マンフレート・グルリット
マンフレート・グルリット(Manfred Gurlitt, 1890年9月9日 - 1972年4月29日)は、ドイツに生まれ、後半生を日本で活躍した舞台音楽とオペラの作曲家・指揮者。日本洋楽の功労者。
略歴
ベルリンの富裕な家庭に生まれる。一族は教育界や楽壇・画壇で活躍する名家であり、大叔父にピアニストで、ピアノ教材で有名な作曲家のコルネリウス・グルリットがいる。
エンゲルベルト・フンパーディンクに作曲を学び、楽長となるべく教育を受ける。ブレーメン劇場で活躍した後、ベルリンで国立歌劇場の客演指揮者と高等音楽学校の教師を務めた。
1933年に頽廃芸術のレッテルを貼られたため、政治的な無定見からユダヤ系にもかかわらずナチスに入党。これが後に汚点となり、戦後にドイツ楽壇への復帰を断念せざるを得なくなる。1937年、ユダヤ人であるために党員資格を剥奪されてナチス政権からの逃亡を目論み、東京音楽学校からの打診に応じようとするが、ナチスの妨害に遭った。1939年に近衛秀麿の求めでようやくドイツを脱出、中央交響楽団の常任指揮者を勤めるかたわら、東京音楽学校の非常勤講師の資格を得た。1941年より藤原義江歌劇団の常任指揮者に就任。戦時中から戦後にかけて、数多くのオペラを指揮、多くは日本初演であった。1952年にオペラ歌手の日高久子と結婚、グルリット・オペラ協会を発足させた。また、同年に設立された二期会の指導にも着手した。また、戦時中からオペラだけでなく、自作を含む器楽曲を数多く上演している。戦後は、演奏活動のかたわら、英字紙に音楽評論の寄稿も行なった。戦後、かつてナチスドイツ政府から受けた誹謗に対して名誉回復の裁判を起こしたが、ナチ党員としての過去を問題にされ、1957年に敗訴した。

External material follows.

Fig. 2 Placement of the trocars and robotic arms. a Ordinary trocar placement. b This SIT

東京にて他界。
主要作品
舞台音楽・歌劇
- 伝説《聖女》 Die Heilige Musikalische Legende (1920年ブレーメン初演)
- 18場の悲劇《ヴォツェック》作品16 Wozzeck Musikalische Tragödie (1926年ブレーメン初演)

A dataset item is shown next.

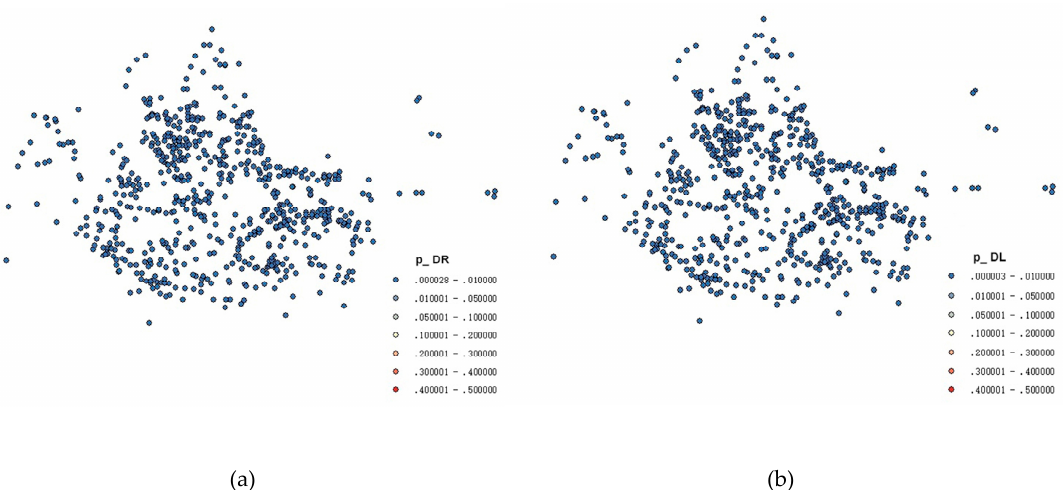
Figure 5. P-value distribution of distance to river ( a ) and lake ( b ).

- 3幕のオペラ《兵士たち》 Soldaten (1930年11月9日デュッセルドルフ初演)
- 4幕のオペラ《ナナ》 Nana (1933年までに完成、1958年4月16日ドルトムント初演)
- 3幕のオペラ《セギディーリャ・ボレロ》 Seguidilla Bolero (Nächtlicher Spuk) (1934年~1936年)
- 4幕のオペラ《なぜに(フェリーツァ)》 Warum (Feliza) (1934年~1936年、改訂1942年~1945年)
- 4幕のオペラ《北国のバラード》 Nordische Ballade (1934年~1944年)
器楽曲
- 大管弦楽のための交響的音楽 (1922年)
- ゴヤ交響曲 (1938年-39年)
- シェークスピア交響曲 (1952年-54年)
- ピアノのための室内協奏曲第1番ヘ長調 (1927年)
- ヴァイオリンのための室内協奏曲 第2番 イ長調 (1929年)
- チェロ協奏曲 ヘ長調 (1937年)
- ピアノ五重奏曲(1912年)
- 「海ゆかば」の主題による変奏曲
- ピアノ・ソナタ (1913年)
声楽曲
- 3つの政治的演説
- 4つの劇的な歌曲 (1946年-52年)
グルリットにより日本初演が行われた作品
- モーツァルト「後宮からの誘拐」「ドン・ジョヴァンニ」「魔笛」
- ベートーヴェン「フィデリオ」(舞台上演での初演)
- トマ「ミニョン」
- ワーグナー「ローエングリン」「ニュルンベルクのマイスタージンガー」、「タンホイザー」
- ヴェルディ「アイーダ」「オテロ」「ファルスタッフ」
- ムソルグスキー「ボリス・ゴドゥノフ」
- チャイコフスキー「エフゲニ・オネーギン」
- マスネ「ウェルテル」
- R.シュトラウス「サロメ」「ばらの騎士」
- バルトーク「ヴァイオリン協奏曲第2番」
関連項目
文献
- Galliano, Luciana. "Manfred Gurlitt and the Japanese Operatic Scene, 1939-1972," Japan Review (2006) 18:215-248.